Joana foi presa na mesma noite. Confessou o crime sem hesitar. Disse que tinha feito por Domingos, “pelo amor roubado, pela vida que nunca teria, pela dignidade que foi tirada dela.”
O delegado quis um julgamento, mas Sinhá Mariana interferiu, alegando que não queria escândalo. Ela mesma decidiu o destino da escrava: mandou que Joana fosse vendida para uma fazenda de Charque no Rio Grande do Sul, “um lugar de onde ninguém voltava.”

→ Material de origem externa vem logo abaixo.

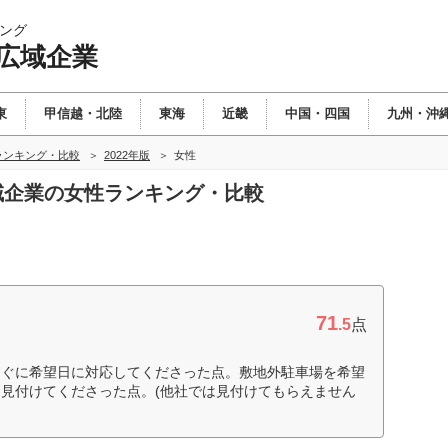
ング
 広域企業
東
甲信越・北陸
東海
近畿
中国・四国
九州・沖
ランキング・比較
2022年版
女性
広域企業の女性ランキング・比較
71
.5
点
すぐに希望日に対応してくださった点。敷地外駐車場を希望
見付けてくださった点。(他社では見付けてもらえません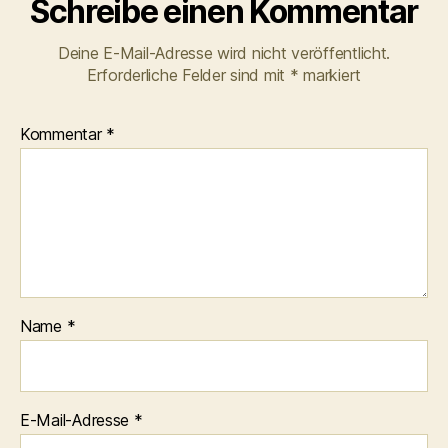
Schreibe einen Kommentar
Deine E-Mail-Adresse wird nicht veröffentlicht.
Erforderliche Felder sind mit
*
markiert
Kommentar
*
Name
*
E-Mail-Adresse
*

Na manhã em que Joana partiu, algemada na carroça, Sinhá Mariana foi até a senzala pela primeira e última vez. Ficou frente a frente com a mulher que tinha sido amante do marido e que o havia matado. E num sussurro que só as duas ouviram, Mariana disse:
“Eu também sou prisioneira desta vida. Eu também sou escrava das correntes que não se veem. E talvez num outro mundo, numa outra vida, pudéssemos ter sido irmãs em vez de inimigas.”
Joana olhou para ela com os olhos fundos e respondeu: “Nesse mundo aqui, Sinhá, não existe liberdade para nenhuma de nós. Só que a senhora tem cama macia para chorar. E eu tenho chão de terra batida.”
A carroça partiu. Sinhá Mariana voltou para a Casa Grande, trancou-se no quarto e, finalmente, chorou. Chorou por ela, por Joana, por todas as mulheres aprisionadas naquele sistema cruel que destruía a alma de “escravos e senhores, negros e brancos, homens e mulheres.”
Anos depois, quando a Lei Áurea foi assinada e a fazenda Santa Bárbara virou ruína, diziam que nas noites de lua cheia ainda se ouvia o grito de Joana ecoando pelo vale. Um grito de dor, amor e revolta que o tempo não conseguiu apagar.